Take demography: Buchanan argues that: “The Spanish birthrate is the lowest in all Europe . . . and the population is projected to fall by 25 per cent in 50 years.” But such projections only hold if you assume that Spain will have no net immigration. In fact, over the past three years more than half a million immigrants a year have been arriving in Spain – pushing the population over 44m. Eurostat, the EU statistics agency, projects that the 25 members of the EU will have a total population of 449.8m in 2050, compared with 456m today – because falling fertility will be largely offset by rising immigration.

The problem is not that the European population will simply shrink away. It is that over the next 50 years, Europe will have to deal with the fact that its population is becoming both much older and much more diverse.

If Europe’s welfare states remain unreformed, the ageing of the population could lead to fiscal meltdown, as pension and healthcare systems become unaffordable. But, as the saying goes: “Something that cannot go on forever, won’t.” Demographic pressure is already forcing Europeans to change their welfare systems and career patterns. In some countries, the process will be very difficult. In others, it may be relatively painless.

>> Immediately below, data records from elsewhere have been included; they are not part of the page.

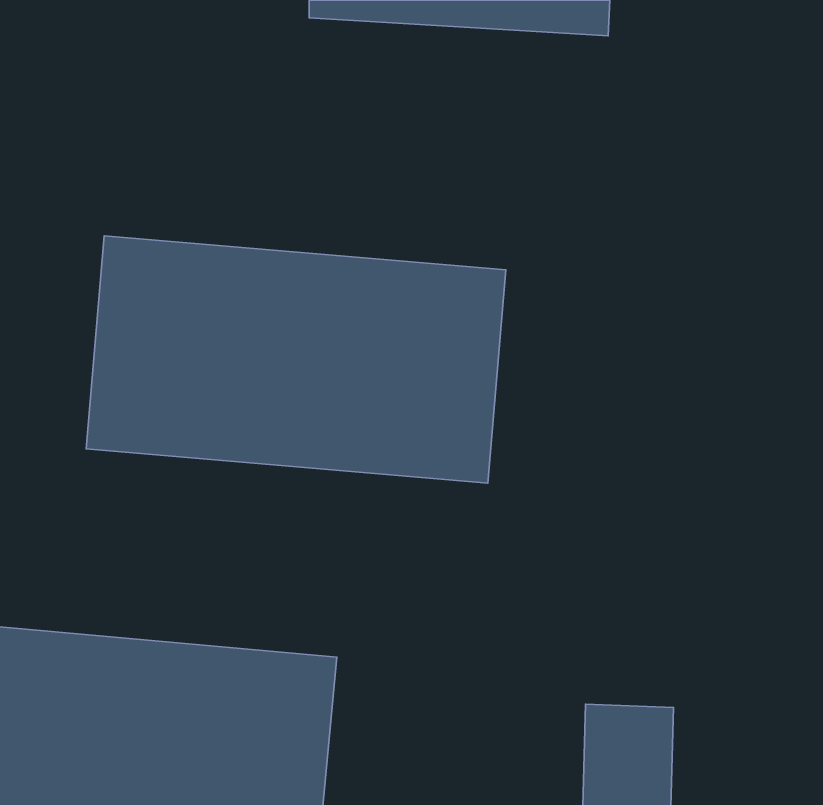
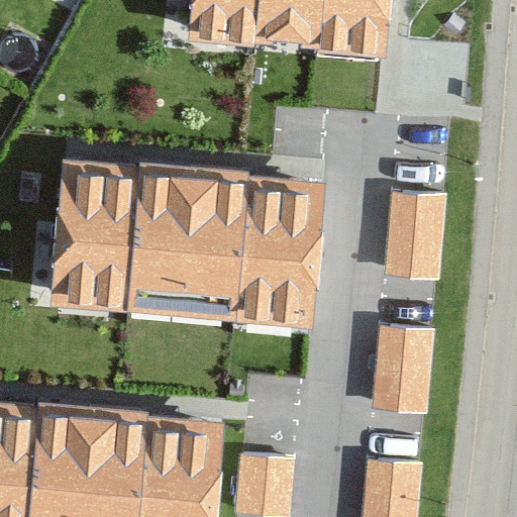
building: none -> [387,185,444,268]
building: none -> [374,319,432,410]
building: none -> [237,449,292,508]

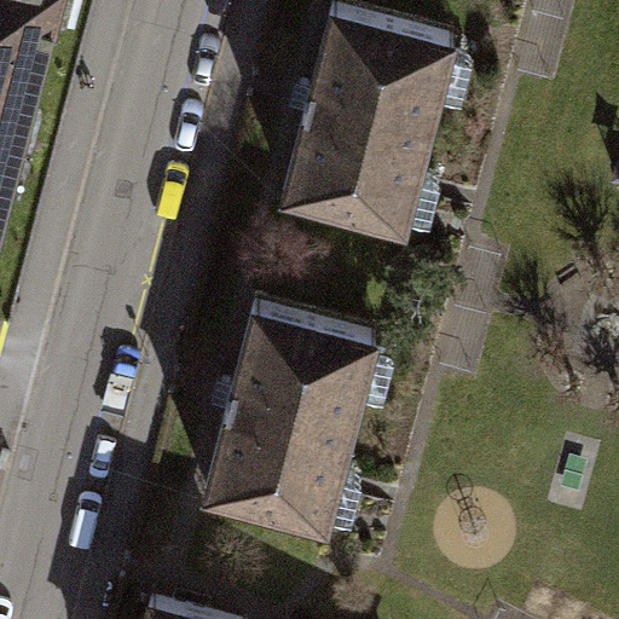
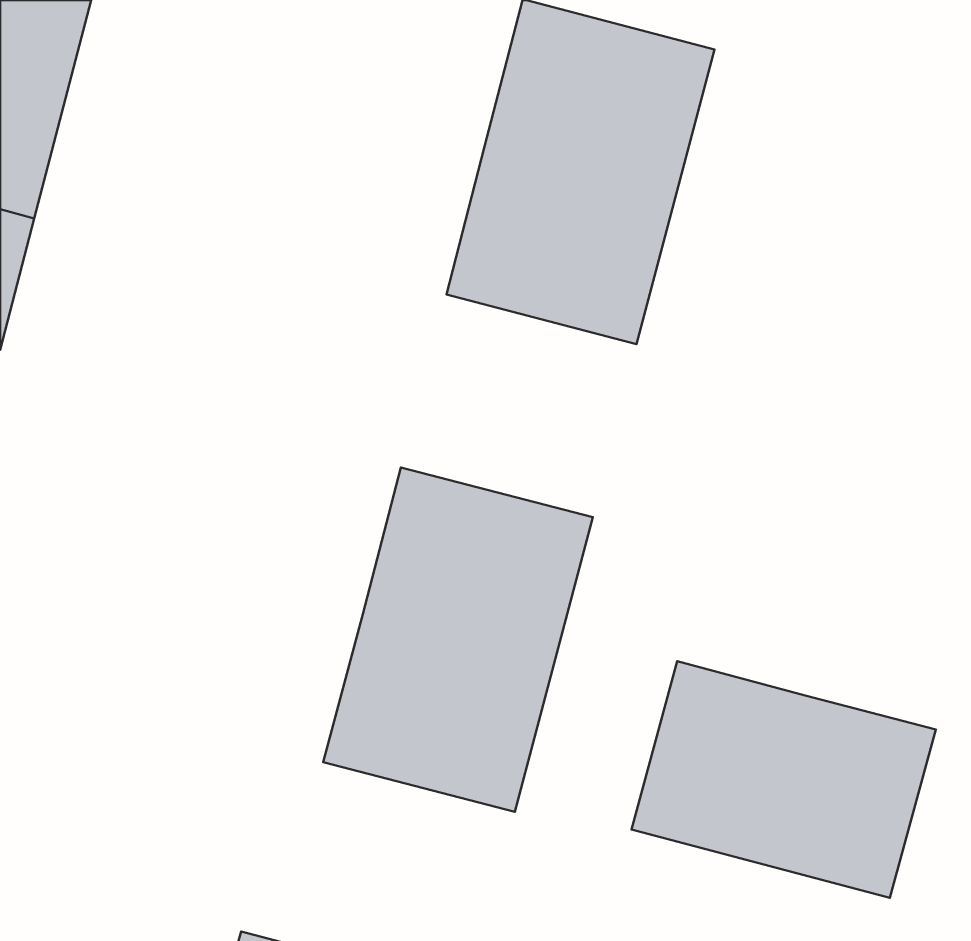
building: none -> [632,661,936,898]

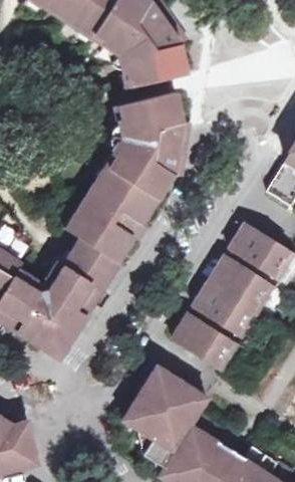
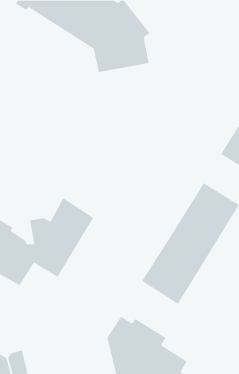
building: [60,94,183,261] -> none
building: [29,316,74,362] -> none

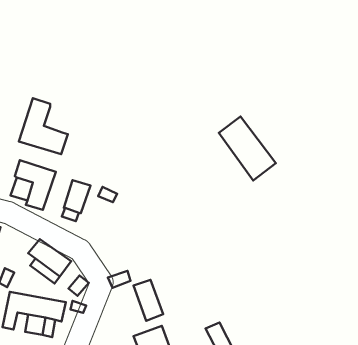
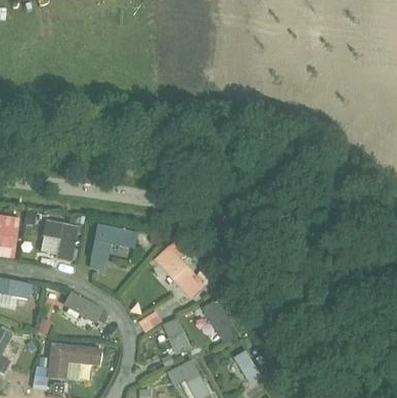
building: [19,98,68,154] -> none
building: [219,117,276,180] -> [157,240,213,299]
building: none -> [204,299,240,341]

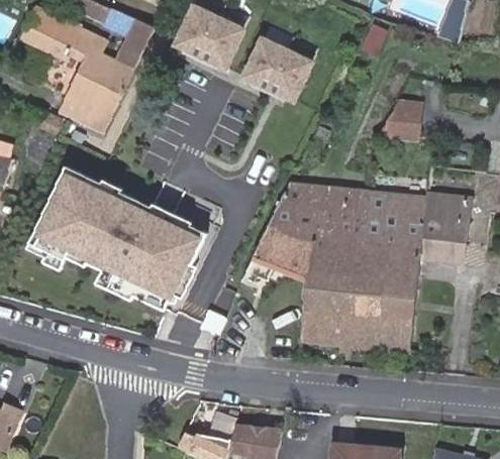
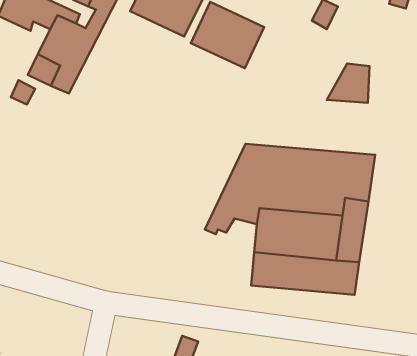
building: [37,176,200,301] -> none
building: [423,189,472,260] -> none

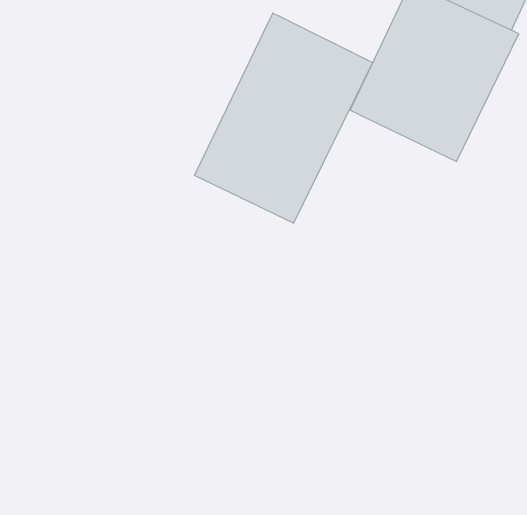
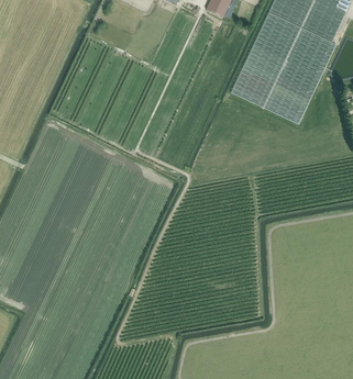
building: [195,13,373,223] -> none

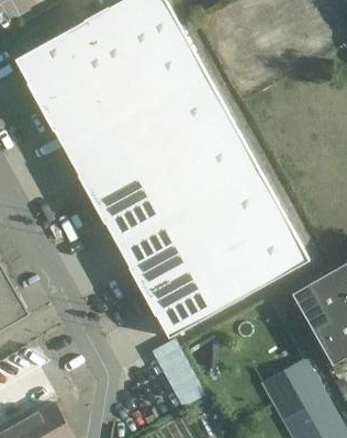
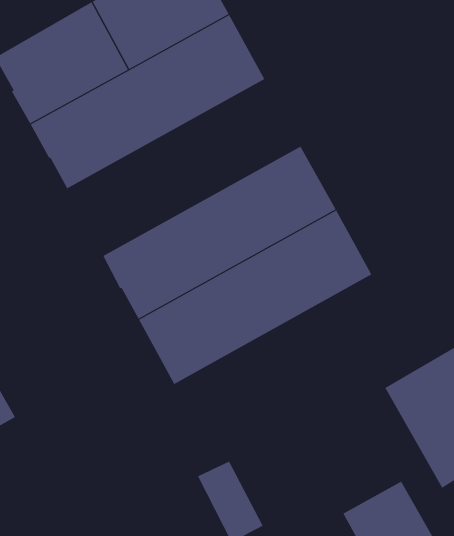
building: [65,75,231,200] -> none
building: [141,213,307,338] -> none

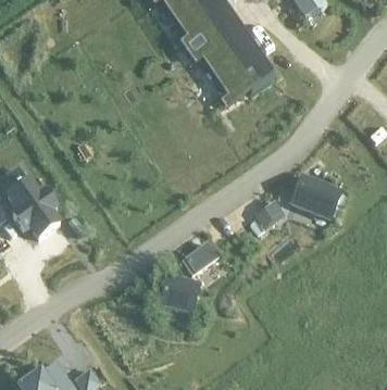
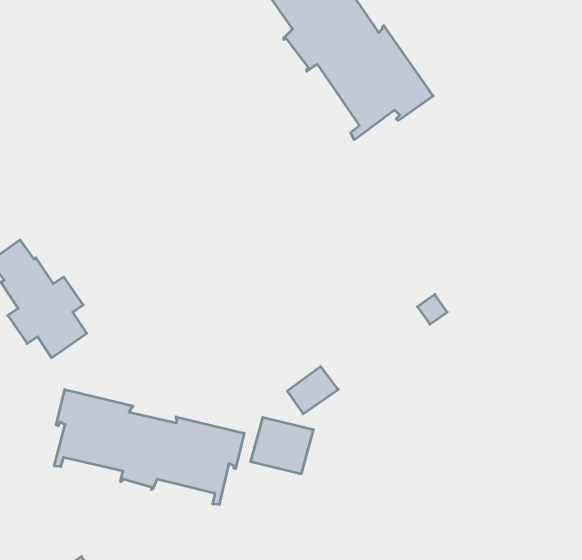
building: [290,175,341,218] -> none
building: none -> [54,389,244,505]

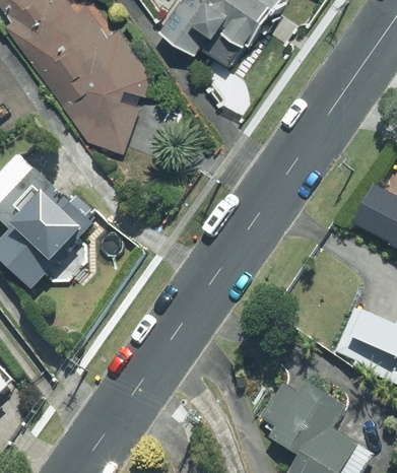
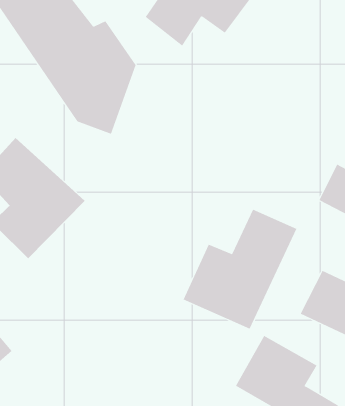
building: none -> [183,209,297,330]

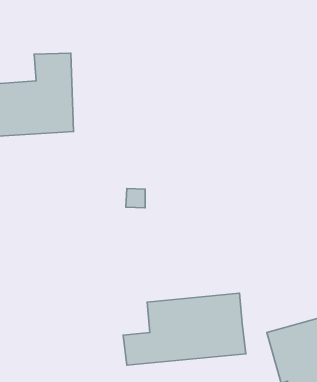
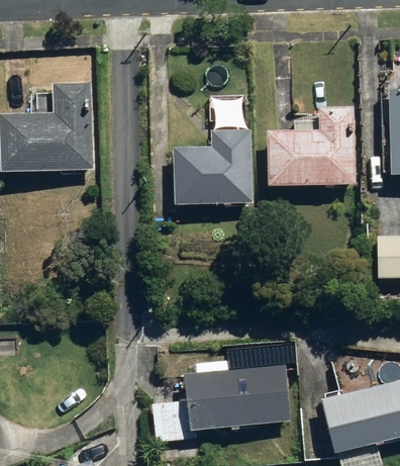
building: none -> [262,103,355,187]
building: none -> [171,126,253,204]

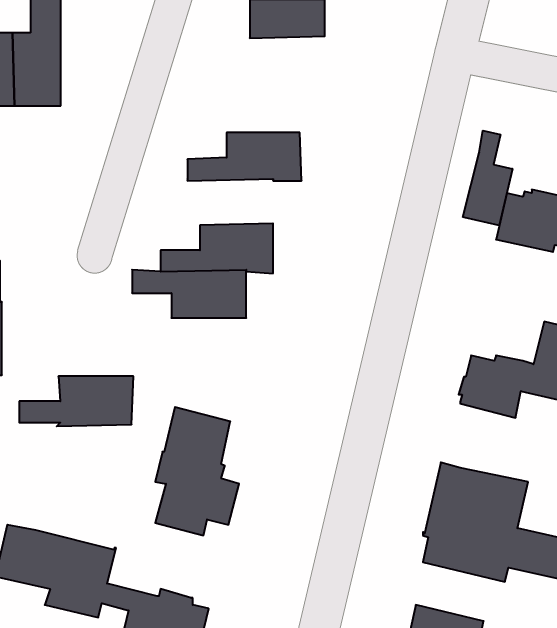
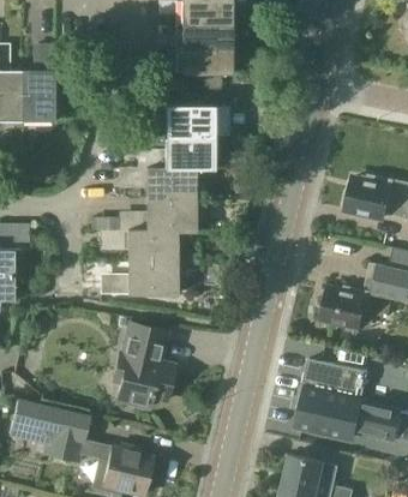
building: none -> [137,106,214,137]
building: [463,131,512,226] -> none
building: none -> [119,168,196,199]
building: [19,376,133,426] -> [101,262,178,295]

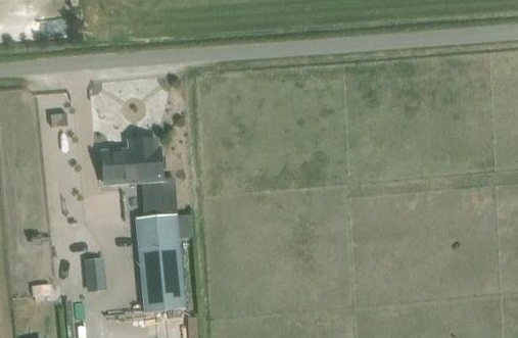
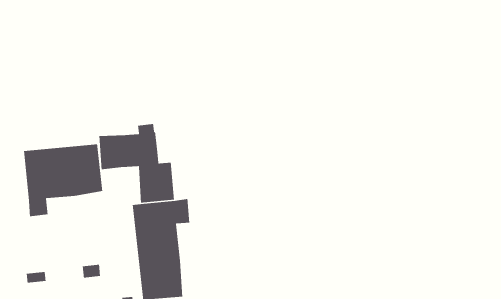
building: none -> [23,144,103,217]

Similarly, the American vision of a Muslim takeover of Europe – creating a new continent called “Eurabia” – relies on projecting demographic trends to their limit and beyond. Weigel fantasises about a day when “the muezzin summons the faithful to prayer from the central loggia of St Peter’s in Rome”. Given that just 1.7 per cent of the Italian population is currently Muslim, that seems a long way off. Of the 456m people of the EU, just 15m to 16m are Muslim.

Of course, rapid immigration from the developing world, combined with higher fertility rates among immigrant populations, means that the Muslim population of Europe is likely to rise sharply. In some places such as France, where Muslims already make up 7-10 per cent of the population, the changes could be quite dramatic.

Until a few years ago, mainstream European opinion would have shrugged off rising Muslim populations as unworthy of debate. But that is no longer the case. Just this week in Britain, there has been heated argument over the wearing of the veil by school teachers and the radicalisation of Muslim students. One recent poll found that nearly one-third of young British Muslims agreed that the July 2005 bombings in London were “justified because of British support for the war on terror”.

That is a truly alarming picture. But it is also a snapshot. There is no doubt that tensions between Muslims and other Europeans are unprecedentedly high after September 11 2001, the Iraq war, riots in Paris and terrorism in London, Madrid and Amsterdam. It is certainly possible that things will just get worse. But it is not inevitable. Zachary Shore, author of Breeding Bin Ladens (Johns Hopkins) and the only one of the American authors to have taken the trouble to talk to a lot of European Muslims, sees Europe’s Muslim population as poised “at a critical fork in the road: one trail leads them to western integration, the other sets a course for alienation and possible extremism”.

European governments are acutely aware of this and are changing policies in response. The British are rethinking their “multicultural” approach to immigration; the French are considering positive discrimination; the Danes have cracked down on arranged marriages. Who knows – some of these policies may even work. If they do not, politics and policies will change again. Of all the many scenarios for the future of Europe, perhaps the least likely is that Europeans simply sleep-walk off a cliff.